Alright I did my essay today (as quick as possible), and I'm not expecting to get any better than a C on this paper, but here it is if anyone's interested. I was chilling with friends and they helped me write it (kinda) and I wasn't really focusing on getting it done so I think it's spoon.
One
“Landmine has taken my sight, taken my speech, taken my hearing, taken my arms, taken my legs, taken my soul, left me with a life in hell,” says James Hetfield from the band Metallica. Their song, titled “One” is about a soldier who obviously came to some demise by stepping on a landmine. Having virtually no limbs, blind, deaf and mute, this man must surely be contemplating suicide, the act of when an individual who, with no help from anyone else, takes their own life and succeeds; someone who is a coward and is looking for an easy way out because they feel that they have nothing left to live for. A similar case involves a man named James, a burn victim who wishes to kill himself to escape his pain, although it may only seem minor compared to the man who unfortunately stepped on a landmine. Both victims wish to commit suicide, but who is to say they are rational, which is the state of mind where the thinker is fully aware of what he or she may be feeling or hearing or thinking, and they are not being distracted by any means to think or desire something that they truly do not feel. But do these two men, especially James, who is apparently coherent and rational, deserve to end their life? I believe they do, for it is their body, their mind, their soul, their life, and they should be able to do what they will with it.

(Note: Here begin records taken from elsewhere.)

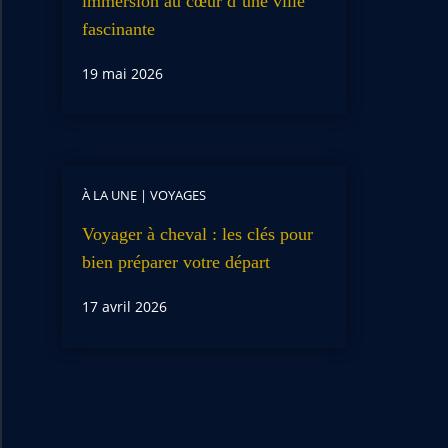
immersion au cœur d’une ville
fascinante
19 mai 2026
À LA UNE
|
VOYAGES
Voyager à cheval : les clés pour
bien préparer votre départ
17 avril 2026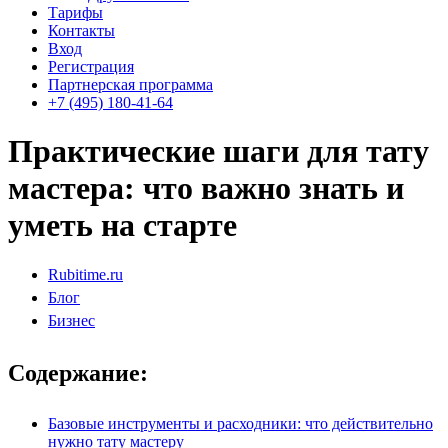
Тарифы
Контакты
Вход
Регистрация
Партнерская программа
+7 (495) 180-41-64
Практические шаги для тату
мастера: что важно знать и
уметь на старте
Rubitime.ru
Блог
Бизнес
Содержание:
Базовые инструменты и расходники: что действительно
нужно тату мастеру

Sure, James could eventually adapt and live his life out, he can find new things to do with his life, he can find happiness, but is it really worth all the pain he must endure to get there? Will he ever find a new reason to live, something to keep him going? Some people in similar cases find a way to fight and live on, and they use their disabilities to partake in new activities in their life. For some this is enough to find enjoyment in life, but for others it’s just not as simple. Eventually they will begin to yearn for the things they previously could take part in, and it would seem to them as if that were in some other life and they had been reborn as a cripple. So should James be able to kill himself, and should his psychiatrist be allowed to take action and involve herself in this man’s wish to die without any consequences? This is a prodigious concept, and extremely risky for the doctor who may feel it is their patient’s choice in the matter of their well-being, and it is up to them to risk being sued for assisted suicide and euthanasia, or, in other words, mercy killing.

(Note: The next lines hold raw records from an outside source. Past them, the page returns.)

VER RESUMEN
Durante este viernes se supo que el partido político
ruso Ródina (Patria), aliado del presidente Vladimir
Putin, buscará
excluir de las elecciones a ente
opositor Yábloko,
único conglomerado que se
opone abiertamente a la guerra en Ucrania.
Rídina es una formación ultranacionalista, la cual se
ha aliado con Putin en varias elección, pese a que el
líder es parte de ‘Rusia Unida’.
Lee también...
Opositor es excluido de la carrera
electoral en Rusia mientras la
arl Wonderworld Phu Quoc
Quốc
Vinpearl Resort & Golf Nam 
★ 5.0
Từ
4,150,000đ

Rationally contemplating suicide, to some, does not necessarily mean they are actually rational. To others it is entirely plausible. The problem is, some may not consider James’s situation to be “suicide,” but merely cowardice or hopelessness. Most people would try to see the glass half full and try to persuade James to fight for his right to live, to keep his life and find something new to do with it, but I say otherwise. If he wishes to die, so be it, let him go peacefully and prematurely end his pain. But again comes the psychiatrist, a constant obstacle of James’s when it comes to begging for death. No one has the right to say whether someone else shall live or die, not even a psychiatrist, and in this case it is the same. As long as the doctors believe that their patient is thinking rationally, the psychiatrist has an obligation to fill their patients' demands, and whether that is to live or to die, I believe they shall fulfill it. They cannot legally “kill” their patient first hand, but they should be allowed to let the patient go home to die in peace, as James so wishes.
If I were in James’s shoes, I would have done the same thing; to go home and die in peace. Without full control over my body, with only vision in one eye, without my fingers, I would never be able to find the strength to get up every morning and feel the burns on my skin tingle, the wrappings around my body seemingly burning as I struggle to face another day. I can only say that I hope James’s wish was fulfilled, and that he was able to find peace in death. I only hope that I can be so lucky one day.